Pero si a Joel como al resto de los miembros del Directorio no se les ha visto denunciando y peleando ante las autoridades por los derechos de los 110 mil agremiados del Único, menos todavía han acompañado a los dirigentes que tienen relación laboral con la Secretaría de Finanzas, que ha anunciado la contratación de despachos privados como la firma, “Business Firts Class BFC, S.A de C.V,  para alentar una silenciosa privatización de la materia de trabajo de al menos cinco secciones del Único.

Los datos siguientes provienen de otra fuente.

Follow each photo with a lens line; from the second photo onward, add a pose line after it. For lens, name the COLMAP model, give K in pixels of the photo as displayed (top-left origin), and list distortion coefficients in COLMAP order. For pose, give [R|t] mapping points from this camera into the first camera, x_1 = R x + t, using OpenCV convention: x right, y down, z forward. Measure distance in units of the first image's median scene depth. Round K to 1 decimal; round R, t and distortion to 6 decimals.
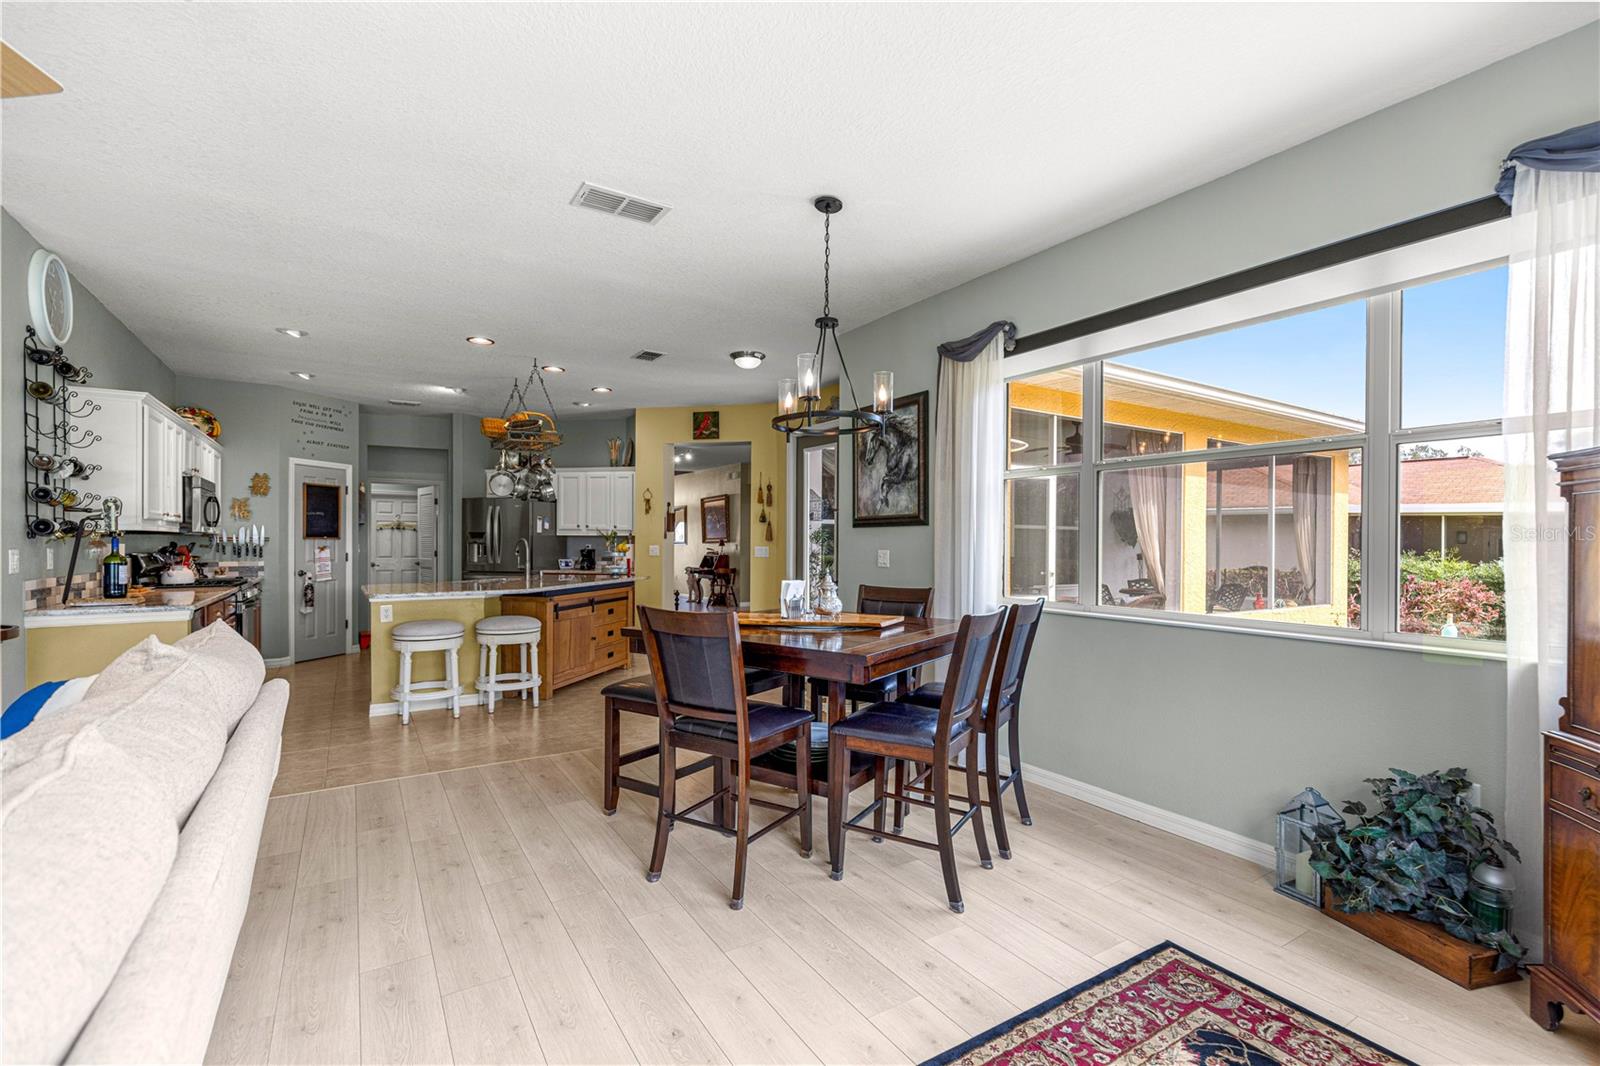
lens RADIAL K [[719.0, 0, 805.5], [0, 719.0, 556.2], [0, 0, 1]] dist [0.000915, -0.000005]
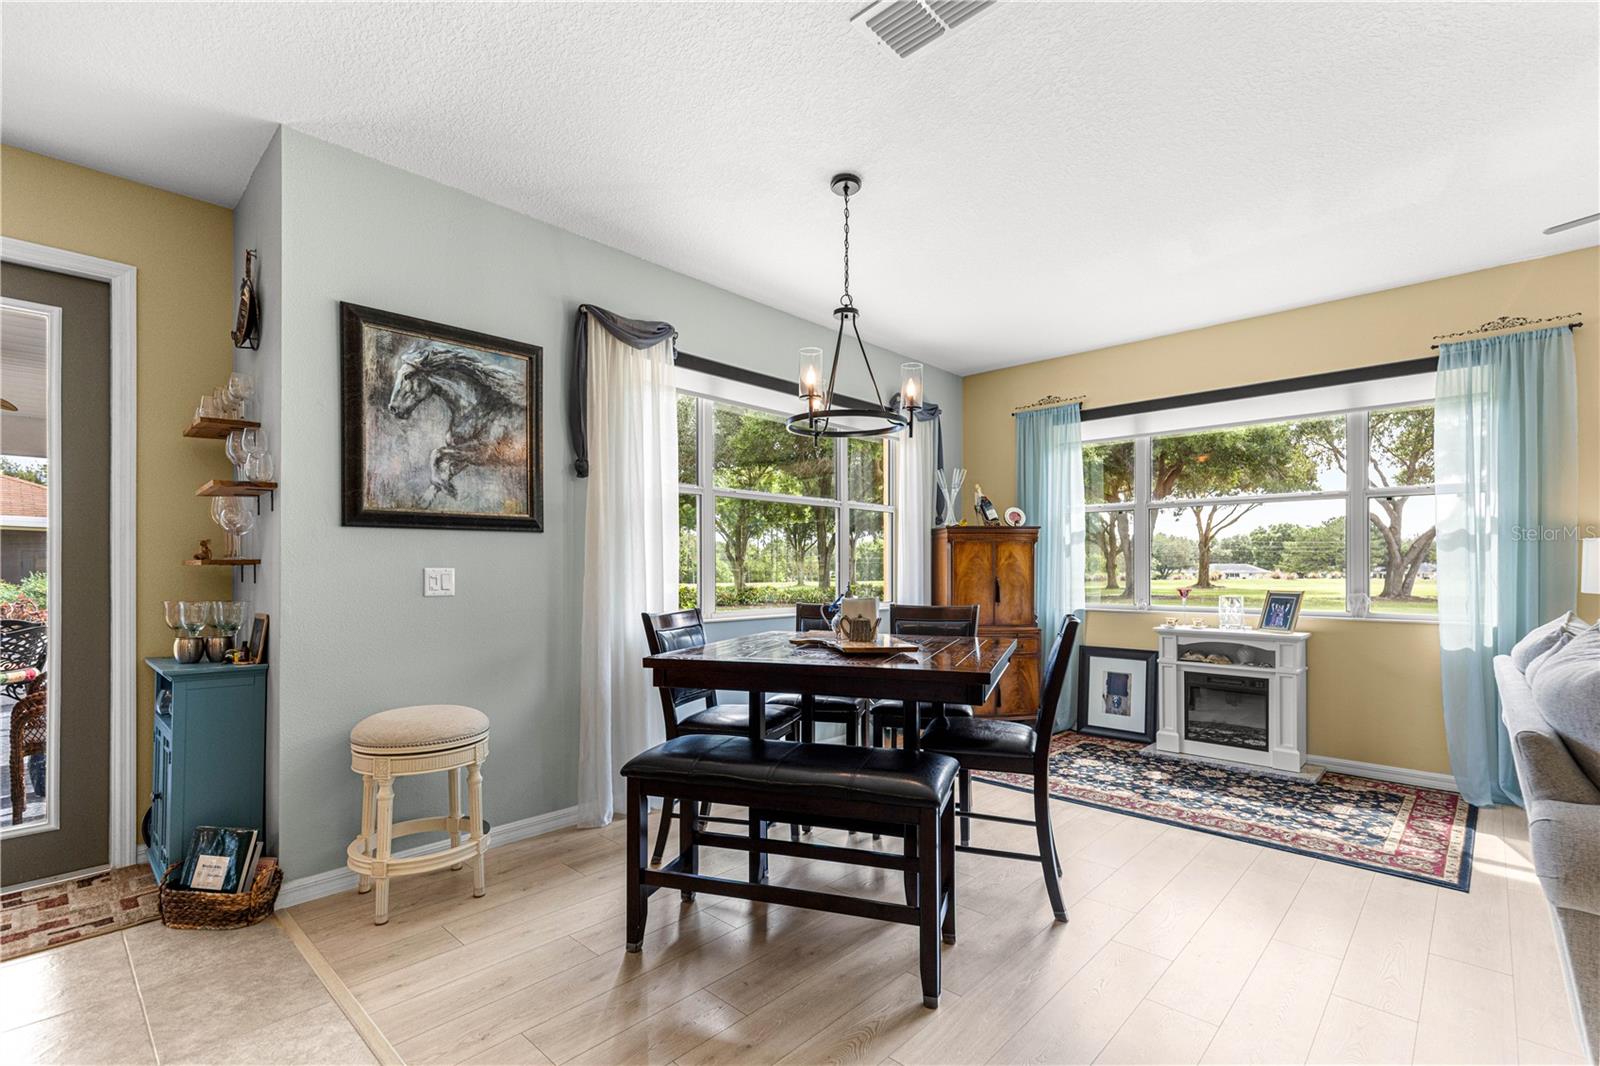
lens RADIAL K [[724.1, 0, 813.9], [0, 724.1, 565.5], [0, 0, 1]] dist [0.004697, 0.000121]
pose [[-0.255358, 0.002077, 0.966844, -0.561928], [0.021649, 0.999759, 0.003570, -0.005921], [-0.966604, 0.021843, -0.255342, 0.852920]]
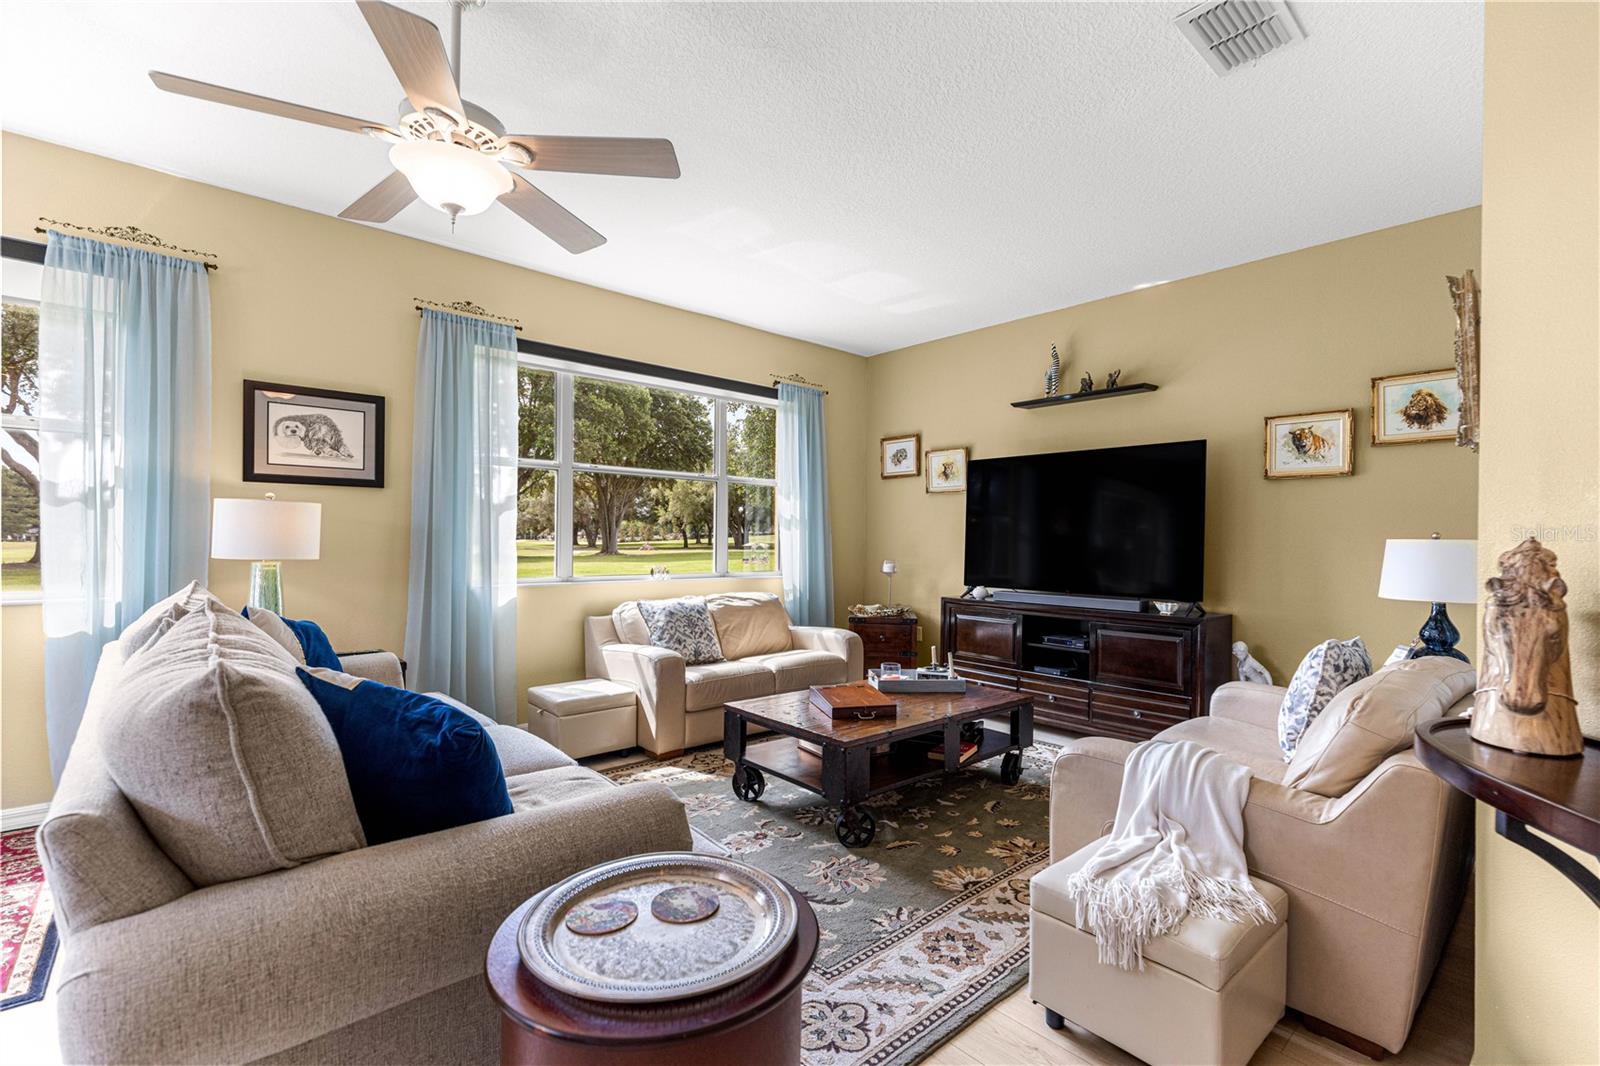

El pasado lunes 18, los dirigentes de la 11, 17 y 30, sostuvieron una reunión de trabajo con López Montecino y, a través de una videoconferencia, con funcionarios de la Administración Tributaria y de Fiscalización, como Rodrigo Espíndola Parra y Roberto San Criprian Plata, quienes les señalaron que sus derechos no serán afectados. Ausentes en el encuentro estuvieron los líderes de la 15 y 39 que también guardan relación laboral con esta dependencia del gobierno capitalino.

El asunto no pinta nada bien porque el comportamiento de Montecino hacia la base trabajadora no vaticina nada bueno. Y el no haber consultado en lo absoluto a las dirigencias ni al inexistente Directorio, anuncia que, en efecto, comenzará un silencioso y paulatino desplazamiento de los sindicalizados.

Una vez que concluya la pandemia, los trabajadores estarán en su derecho de pedir cuentas a todos aquellos que los dejaron abandonados a su suerte. Y no estaría de más que fueran las bases las que elaboraran un padrón de compañeros fallecidos por haberse contagiado de coronavirus, para evitar que sus seudodirigentes maquillen las cifras y busquen exonerar a los responsables de la parte oficial que tienen mucho de culpa en la tragedia.

Colocar un cenotafio por cada trabajador caído será un justo reconocimiento a su valor y entrega, pero también una perenne denuncia a aquellos que no supieron estar a la altura de las circunstancias y les importó más proteger sus canonjías personales que la vida de sus compañeros.

Serán estos personajes los encargados de colocar el epitafio: “Descansen en paz la Reforma Laboral y la lucha anticorrupción de la 4T”.